Что касается вокала, то здесь была полная чехарда. Перед каждым концертом мы прослушивали разных девочек в среднем по три от отряда, каждая из которых мнила себя Валентиной Толкуновой, но, выходя на сцену, они пели мимо нот и жевали микрофон.
Несмотря на Юркины опасения, наше первое выступление прошло вроде нормально. Во всяком случае, никто не облажался, аппаратура не подвела, после каждой песни нам дружно и долго хлопали, особенно поварихи и малыши-октябрята. Да и партийное начальство института осталось довольно. Но когда Боря Генкин дал нам прослушать магнитофонную запись, которую он сделал из зала, впору было спокойно переименовывать нашу группу из «Оптимистов» сразу в «Пессимистов».
Денисов дубасил не в ритм, у Балагана явно не строил инструмент, Вовку, того вообще не было слышно, моя гитара, наоборот, оглушительно и не к месту квакала.
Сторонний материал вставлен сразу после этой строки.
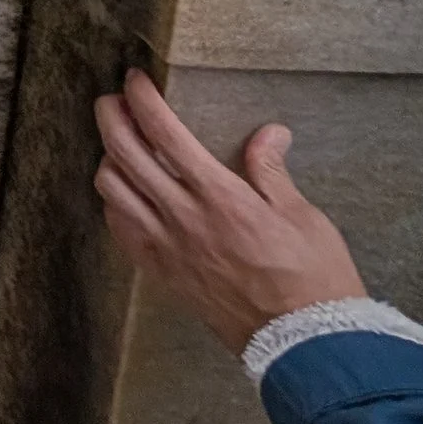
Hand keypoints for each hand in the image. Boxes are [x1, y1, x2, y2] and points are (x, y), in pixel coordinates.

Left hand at [93, 68, 364, 351]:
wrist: (305, 344)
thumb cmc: (313, 279)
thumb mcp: (303, 216)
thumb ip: (272, 171)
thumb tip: (269, 133)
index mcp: (220, 196)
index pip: (164, 133)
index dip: (142, 99)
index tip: (135, 80)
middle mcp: (184, 218)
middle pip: (124, 153)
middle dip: (111, 117)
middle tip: (113, 101)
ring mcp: (168, 248)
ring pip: (112, 191)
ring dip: (109, 159)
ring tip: (121, 146)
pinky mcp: (163, 274)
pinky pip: (121, 231)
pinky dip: (115, 204)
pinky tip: (128, 195)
А наши горе-вокалистки пели про листья желтые, которые с тихим шорохом под ноги ложатся, настолько гнусавыми голосами, что нам захотелось самим с тихим шорохом лечь куда-нибудь и там застрелиться от позора.
Но на том концерте для меня случилось событие куда более важное, чем наше собственное выступление.
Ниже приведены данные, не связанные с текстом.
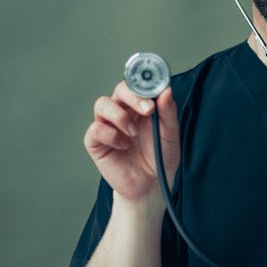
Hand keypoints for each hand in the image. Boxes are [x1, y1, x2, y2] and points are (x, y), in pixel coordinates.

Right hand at [83, 81, 179, 201]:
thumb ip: (168, 112)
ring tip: (133, 133)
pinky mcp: (97, 142)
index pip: (138, 84)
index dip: (143, 80)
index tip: (155, 83)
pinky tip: (123, 145)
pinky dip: (110, 135)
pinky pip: (95, 129)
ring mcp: (108, 126)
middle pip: (120, 89)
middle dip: (133, 96)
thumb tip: (166, 90)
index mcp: (141, 106)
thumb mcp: (171, 135)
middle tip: (148, 110)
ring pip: (102, 104)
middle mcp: (123, 111)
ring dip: (120, 115)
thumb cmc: (160, 158)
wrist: (151, 186)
Уже были спеты все песни, прочитаны все стишки, вызвал смех до колик своими хохмами Володя Чубаровский, концерт заканчивался. И в финале на пустую сцену с баяном вышел Юра Гончаров. Он внимательно посмотрел в зал и начал играть.
И на первых аккордах зрители вдруг стали подниматься с мест. Сначала – сидевшие рядом со сценой члены институтской комиссии и начальник лагеря Мэлс Хабибович, за ними встали вожатые и остальные студенты из обслуживающего персонала, а потом и все прочие, включая малышей из восьмого отряда.
Вспомни, друг, как ночь перед экзаменом
Проводили мы с тобой без сна
И какими горькими слезами нам
Обходилась каждая весна!
Вспомни, друг, как мы листали наскоро
Пухлые учебников тома,
Как порой встречали нас неласково
Клиники, больницы, роддома!
Весь зал пел, песня набирала силу, и уже мощный хор звучал под стенами нашего клуба. Они все стояли и пели с такими лицами… Ну, можно сказать, с прекрасными лицами, а у многих на глазах блестели слезы.
И хотя наш клуб был настоящей развалюхой, а Юрин баян старым и разбитым, казалось, что все мы стоим и поем во дворце или даже в храме.
Уходят вдаль московских улиц ленты,
С Москвою расстаются москвичи.
Пускай сегодня мы еще студенты,
Мы завтра – настоящие врачи!
Это был гимн Первого медицинского института.